La direction doit s'approprier différents types de savoirs et de postures qui favorisent la coopération et la pratique réflexive, tout en visant l'autonomie professionnelle chez les enseignants. D'où la nécessité de développer de nouvelles compétences, de nouveaux rapports aux savoirs théoriques et de pratique de même qu'au pouvoir. Diriger l'établissement avec les experts des savoirs et les experts du terrain est un défi pour mener à une transformation des pratiques et de l'identité comme professionnels de l'enseignement. En ce sens, des situations de coopération au Collège Saint-Charles-Garnier entre direction, stagiaires, enseignants associés et autres membres du personnel seront présentées en les liant à la mission de l'école : instruire, socialiser et qualifier.
Le rapport Parent présenté par la Commission royale d’enquête sur l’enseignement en 1963 est le point d’ancrage des grandes réformes du monde de l’éducation au Québec (Gouvernement du Québec, 1963-1965). Vanhulle et Lenoir (2005) notent quatre principales étapes de ces changements : 1) Les années 1960 sont marquées par la démocratisation de l’éducation et l’accessibilité de l’instruction à tous. Le gouvernement a assigné les universités d’une mission de recherche. 2) Les années 1970 repositionnent la formation à l’enseignement par l’universitarisation de celle-ci. 3) Les années 1980 se caractérisent par l’encadrement du personnel scolaire et par l’énoncé de critiques sur la qualité de la formation universitaire à l’enseignement au Québec; on lui reproche d’être sans lien véritable avec les pratiques et les besoins des enseignants (Lessard et Tardif, 1996), ce qui aboutira aux changements des années 1994 et de 2001 (Tardif, 2013). 4) Le temps des grandes réformes des années 1990 se consolide en 2001 avec le Programme de formation de l’école québécoise ainsi qu’avec un nouveau Programme de formation à l’enseignement; dans la foulée de ce changement, le ministère de l’Éducation du Québec publie, en 2001, un référentiel de 12 compétences professionnelles pour renforcer la professionnalisation du métier d’enseignant et l’approche par compétences.

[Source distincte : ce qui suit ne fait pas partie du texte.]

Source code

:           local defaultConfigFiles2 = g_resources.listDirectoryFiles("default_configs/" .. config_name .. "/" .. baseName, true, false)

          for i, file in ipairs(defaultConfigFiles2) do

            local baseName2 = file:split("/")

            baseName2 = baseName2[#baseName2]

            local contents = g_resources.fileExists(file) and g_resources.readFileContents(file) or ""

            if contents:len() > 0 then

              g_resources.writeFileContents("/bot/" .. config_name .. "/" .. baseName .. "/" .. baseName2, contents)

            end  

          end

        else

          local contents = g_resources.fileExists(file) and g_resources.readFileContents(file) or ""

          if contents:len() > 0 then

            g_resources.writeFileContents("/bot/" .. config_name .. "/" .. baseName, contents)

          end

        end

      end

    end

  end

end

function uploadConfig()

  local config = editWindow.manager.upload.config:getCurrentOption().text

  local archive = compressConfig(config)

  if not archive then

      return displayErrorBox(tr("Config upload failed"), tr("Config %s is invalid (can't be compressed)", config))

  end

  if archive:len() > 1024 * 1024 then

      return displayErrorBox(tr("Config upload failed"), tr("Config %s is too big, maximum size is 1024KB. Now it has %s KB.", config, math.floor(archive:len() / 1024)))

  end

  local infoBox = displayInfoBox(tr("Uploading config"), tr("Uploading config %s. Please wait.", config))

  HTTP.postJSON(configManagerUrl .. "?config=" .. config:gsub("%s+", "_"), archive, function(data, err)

Comme résultante de ces réformes depuis une décennie, le Comité d’agrément des programmes de formation à l’enseignement (CAPFE) entreprend des visites dans les universités québécoises qui offrent des programmes de formation à l’enseignement. Peu d’études se sont en revanche intéressées au fonctionnement concret et aux stratégies de promotion de ces réformes ainsi qu’aux constellations d’acteurs qui interviennent à différents niveaux dans ces processus.
Ce colloque vise à se questionner sur le fonctionnement, les acteurs et les stratégies de promotion des réformes dans la formation à l’enseignement au Québec et à l'international.